## Data supplied
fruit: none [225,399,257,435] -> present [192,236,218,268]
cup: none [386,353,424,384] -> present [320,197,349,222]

==

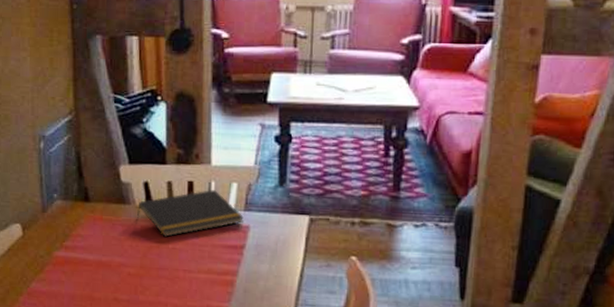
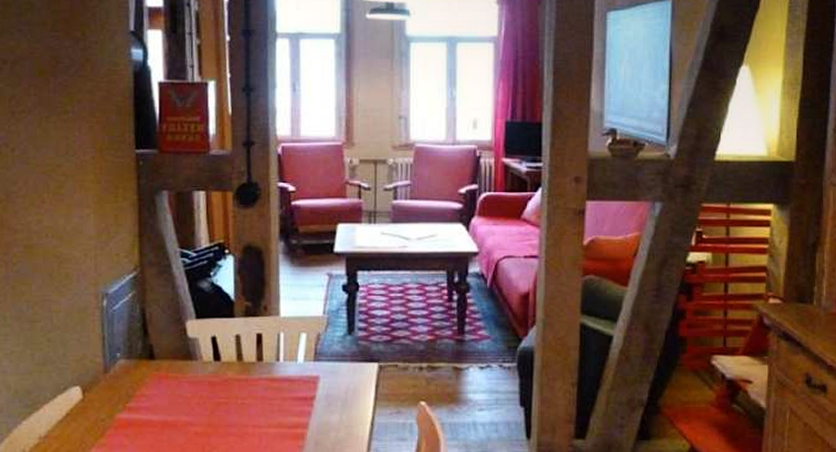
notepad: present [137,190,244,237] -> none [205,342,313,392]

## Exercise
Starting with the line above that holds "fruit: none [225,399,257,435]" and stopping with the line that holds "cup: none [386,353,424,384]", reproduce each line exactly, omitting all other lines.

## Output for this task
fruit: none [225,399,257,435] -> present [192,236,218,268]
cup: none [386,353,424,384] -> present [320,197,349,222]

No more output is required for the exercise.